Equity with Efficiency: An Empirical Study of Tokenizers for Multilingual Large Language Models

A new empirical study systematically compares tokenizers for multilingual large language models across 11 Southeast Asian languages, finding that Parity-aware BPE achieves the best balance of compression efficiency and cross-lingual equity, while Morphology-Driven Byte Encoding offers superior semantic reasoning at higher computational cost. The results show that cross-lingual fairness and tokenization efficiency are not fundamentally opposed, providing guidance for designing equitable multilingual models.
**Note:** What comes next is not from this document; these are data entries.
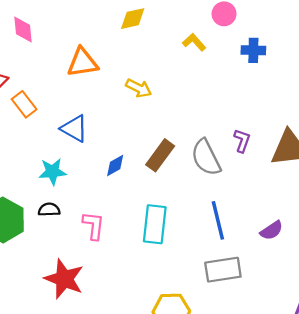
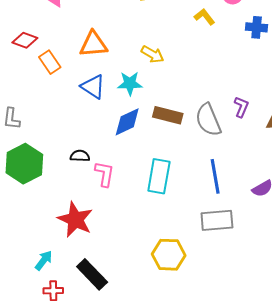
orange triangle: (83, 63) -> (93, 44), moved
brown rectangle: (160, 155) -> (168, 115), turned 64
blue diamond: (115, 166) -> (127, 122), size x1.5
cyan star: (52, 172) -> (130, 83), moved
black semicircle: (49, 210) -> (80, 156), moved

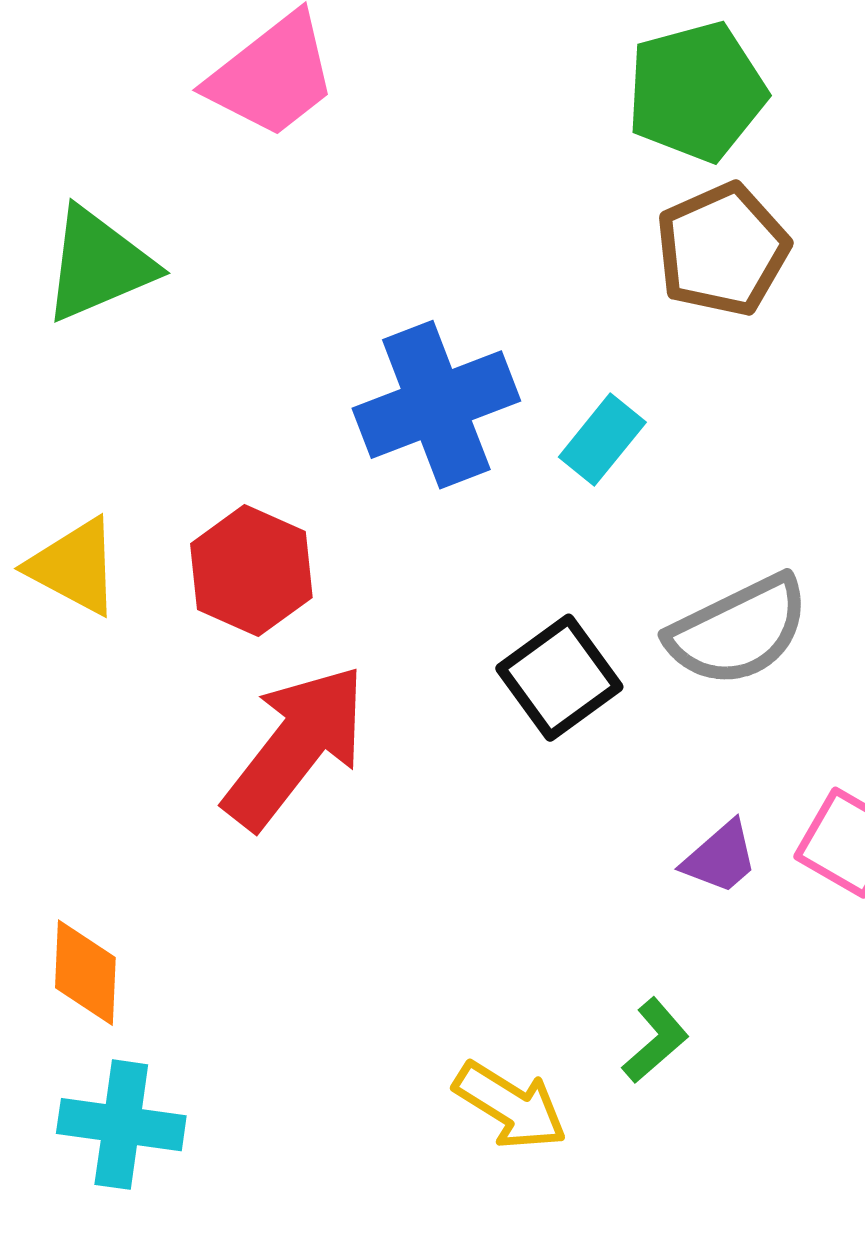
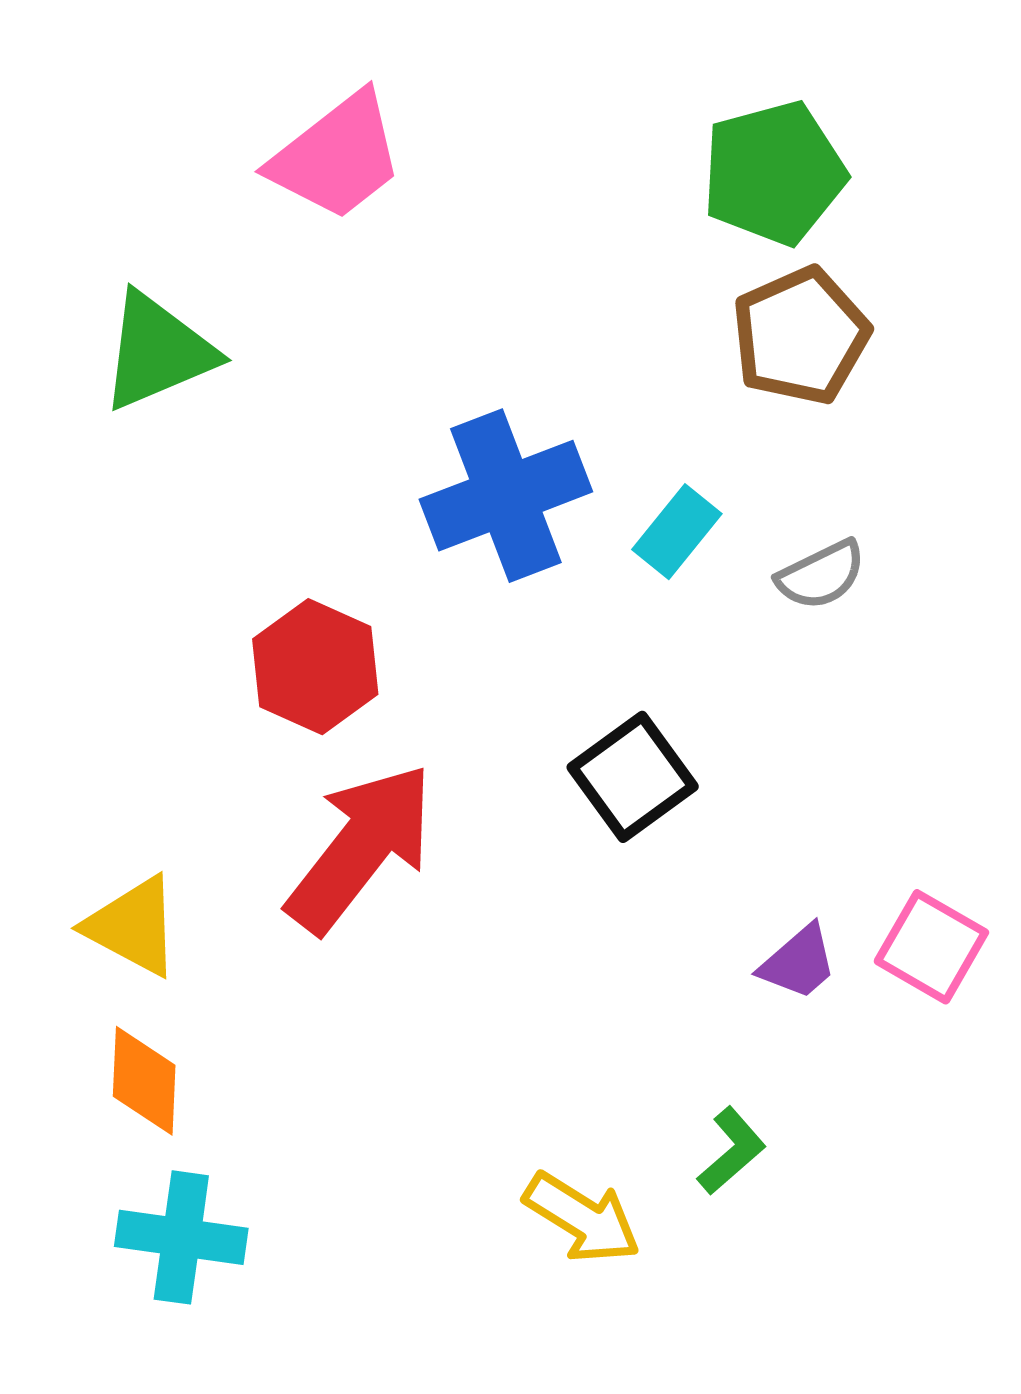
yellow triangle: (74, 567) -> (133, 926), moved
gray semicircle: (738, 631) -> (821, 575), moved, size x0.6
arXiv:2606.15044v1 Announce Type: new Abstract: Multilingual large language models LLMs depend on subword tokenization to bridge discrete text and continuous neural representation. State-of-the-art multilingual LLMs often use Byte-level Byte-Pair Encoding BPE tokenizers that structurally favor high-resource languages and Latin scripts. For speakers of underrepresented languages, particularly those across Southeast Asia, this bias inflates inference costs and widens cross-lingual capability gaps. We present the first systematic comparison of equitable tokenizers on a unified benchmark spanning 11 Southeast Asian languages. Beyond tokenizer-level analysis of compression efficiency and cross-lingual equity, we assess downstream task performance through controlled 1.5B-parameter language model training using the same training data. Our results show that Parity-aware BPE lies on the Pareto frontier of the efficiency-equity trade-off, achieving strong compression parity at competitive cost. Morphology-Driven Byte Encoding delivers the best semantic reasoning performance through morphologically richer representations, albeit at a higher computational expense. Byte Latent Transformer underperforms on downstream tasks, possibly because its architectural assumptions misalign with the constraints of limited low-resource training data. Together, our findings demonstrate that cross-lingual fairness and tokenization efficiency are not fundamentally at odds, and offer practical guidance for designing equitable multilingual models.